## 読む文章
↓↓↓

Wayland は、X Window System の代替を目指している Linux 向けに開発されたディスプレイサーバーのプロトコルで、OpenGL ES ベースのグラフィックシステムです。なぜ、Linux 向けなのかというと、Wayland は Linux カーネル組み込みの DRM (Direct Rendering Manager) 1. や、高速な GPU メモリ管理機構の GEM (Graphics Execution Manager) 2. を利用しているためです。Wayland は Red Hat の Kristian Høgsberg 氏を中心に開発が進められており、MIT のライセンスに基づいて配布されています。
Wayland は X Window System よりもシンプルで柔軟性があり、今やどこにでもあるグラフィックス・アクセラレータ用ハードウェアをサポートしています。そのため、現在の X を上回る高速な描画性能が期待できます。
すでにいくつかの GUI ライブラリやウィンドウマネージャが Wayland をサポートしています。GNOME はバージョン 3.14、KDE はバージョン 4.11 からサポートされています。
参考サイト [3] によると、次の Fedora 24 では、GNOME on Wayland がデフォルトのウィンドウマネージャになる可能性に触れています。もっとも、オプションとしては、GNOME on Wayland は Fedora 21 から利用可能になっています 4.。当然、Fedora 23 でも利用可能です。
ノート PC にインストールしてある Fedora 23 で、デフォルトの GNOME から GNOME on Wayland に切り替えて少し使ってみたところ、画面の描画速度が目覚ましく速くなったという実感はありませんでしたが、デフォルトの GNOME とほぼ差異なく使用できます。
ただ以下の二点が気になりました。
- マウス中ボタンによるペースト
- 昔は UNIX/X 用に 3 ボタンマウスが販売されていましたが、今ではほとんど見つけることができません。その代わりマウスホイールをクリックすることで、従来の中ボタンの代替ができていますが、この機能が Wayland 上では効いていません。もしかするとこのようなマウスイベントは Wayland がサポートする範囲外なのかもしれません。
- 外付けディスプレイとの切り替え
- ノート PC を使っているときは、使っている最中に外付けディスプレイを接続したり外したりして画面を切り替えることがあるのですが、デフォルトの GNOME に較べて、制御ができなくなる不具合が生じる頻度が多いと感じました。残念ながら詳しくデータとして残せるような検証まではしていません。

↑↑↑

## 提供データ
↓↓↓

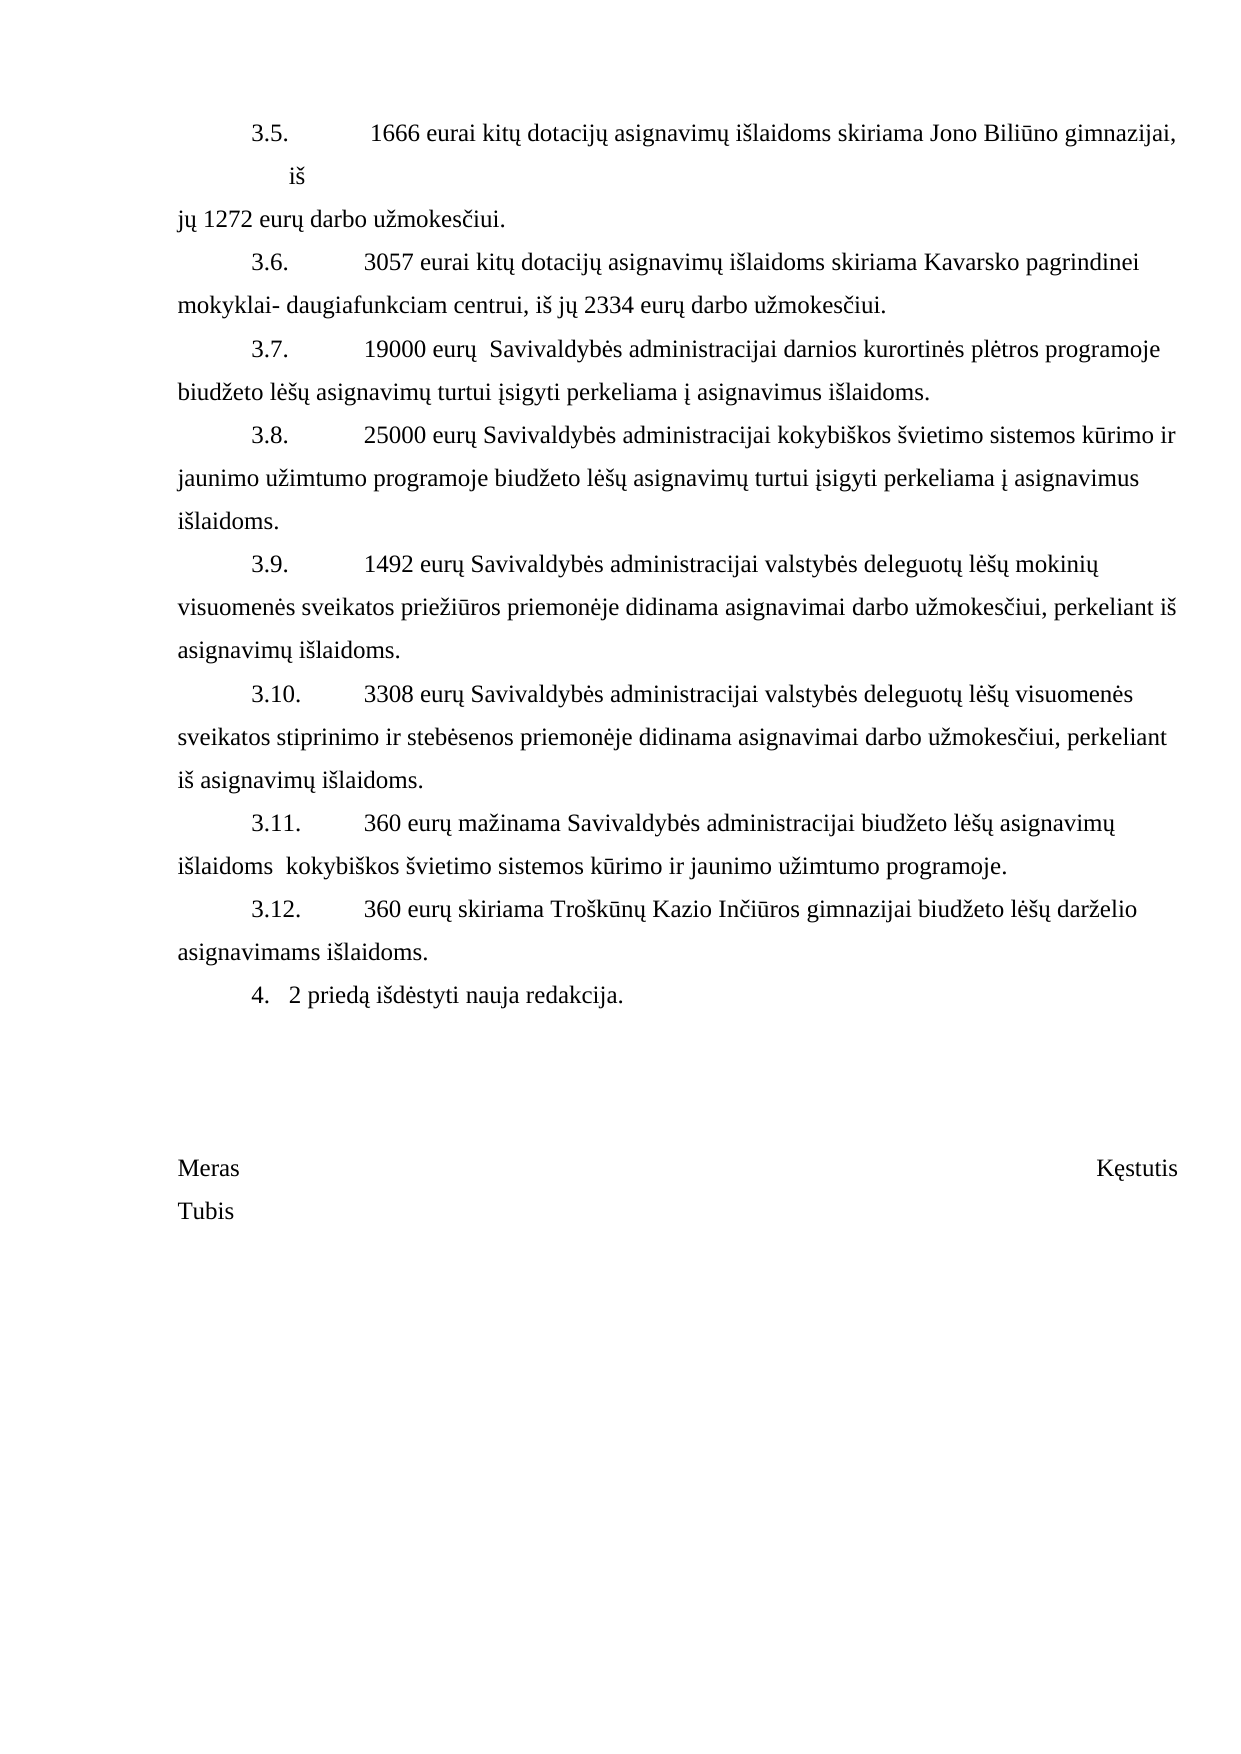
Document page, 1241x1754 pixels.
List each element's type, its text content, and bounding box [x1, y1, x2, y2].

text 3.9. 1492 eurų Savivaldybės administracijai valstybės deleguotų lėšų mokinių [251, 549, 1181, 578]
text Meras Kęstutis Tubis [177, 1153, 1181, 1225]
text jų 1272 eurų darbo užmokesčiui. [177, 204, 1181, 233]
text biudžeto lėšų asignavimų turtui įsigyti perkeliama į asignavimus išlaidoms. [177, 377, 1181, 406]
text mokyklai- daugiafunkciam centrui, iš jų 2334 eurų darbo užmokesčiui. [177, 291, 1181, 319]
text 3.11. 360 eurų mažinama Savivaldybės administracijai biudžeto lėšų asignavimų [251, 808, 1181, 837]
text išlaidoms kokybiškos švietimo sistemos kūrimo ir jaunimo užimtumo programoje. [177, 851, 1181, 880]
text asignavimams išlaidoms. [177, 937, 1181, 966]
text 3.12. 360 eurų skiriama Troškūnų Kazio Inčiūros gimnazijai biudžeto lėšų darželio [251, 894, 1181, 923]
text 3.8. 25000 eurų Savivaldybės administracijai kokybiškos švietimo sistemos kūrimo ir [251, 420, 1181, 449]
text 3.10. 3308 eurų Savivaldybės administracijai valstybės deleguotų lėšų visuomenės [251, 679, 1181, 707]
text visuomenės sveikatos priežiūros priemonėje didinama asignavimai darbo užmokesčiui, perkeliant iš asignavimų išlaidoms. [177, 592, 1181, 664]
text 3.6. 3057 eurai kitų dotacijų asignavimų išlaidoms skiriama Kavarsko pagrindinei [251, 247, 1181, 276]
text jaunimo užimtumo programoje biudžeto lėšų asignavimų turtui įsigyti perkeliama į asignavimus išlaidoms. [177, 463, 1181, 535]
text 3.7. 19000 eurų Savivaldybės administracijai darnios kurortinės plėtros programoje [251, 334, 1181, 362]
text sveikatos stiprinimo ir stebėsenos priemonėje didinama asignavimai darbo užmokesčiui, perkeliant iš asignavimų išlaidoms. [177, 722, 1181, 794]
text 3.5. 1666 eurai kitų dotacijų asignavimų išlaidoms skiriama Jono Biliūno gimnazijai, iš [251, 118, 1181, 190]
text 4. 2 priedą išdėstyti nauja redakcija. [251, 981, 1181, 1009]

↑↑↑

## 取り組む課題
[1] Wayland についての文章によると、GNOME はどのバージョンから Wayland をサポートしていますか。
[2] Wayland についての文章を、最後の文に続けて書き進めてください。

## 課題の解答
[1] バージョン 3.14 からです。

[2]
なお、Raspberry Pi などでは、画面描画速度が Wayland によって明らかに改善されているという報告がされています 5.。
Ubuntu を支援している Canonical も 2010 年に Wayland の採用を発表していましたが、その後、独自に Ubuntu 向けに Mir というディスプレイサーバを開発して、それを次世代の Unity で採用することに計画が変更されました 6.。Mir は GPLv3 に基づいて配布されます。
いろいろ似たようなプロジェクトが出てきて競争をもたらすことは結構なことですが、多様性を制限なしに許すと、開発者にとってコストの増加につながりますので、頭の痛いところです。
Linux ユーザーとしては、X から軽量のディスプレイサーバに置き換わって、グラフィックボードが持つ性能を十分享受できるようになれば、いずれが主流になっても構いません。しかし、そこまで期待するのであれば、オープンソースの成果を利用している一人として、何か貢献できることがないか考えなければ…。
X が現在のバージョン 11 (X11) になったのは 1987 年。それ以来、マイナーな改良を続けながら実に四半世紀以上も、Unix系オペレーティングシステム (OS) などでのグラフィカルユーザインタフェース (GUI) を構築するためのプロトコルとして利用され続けています。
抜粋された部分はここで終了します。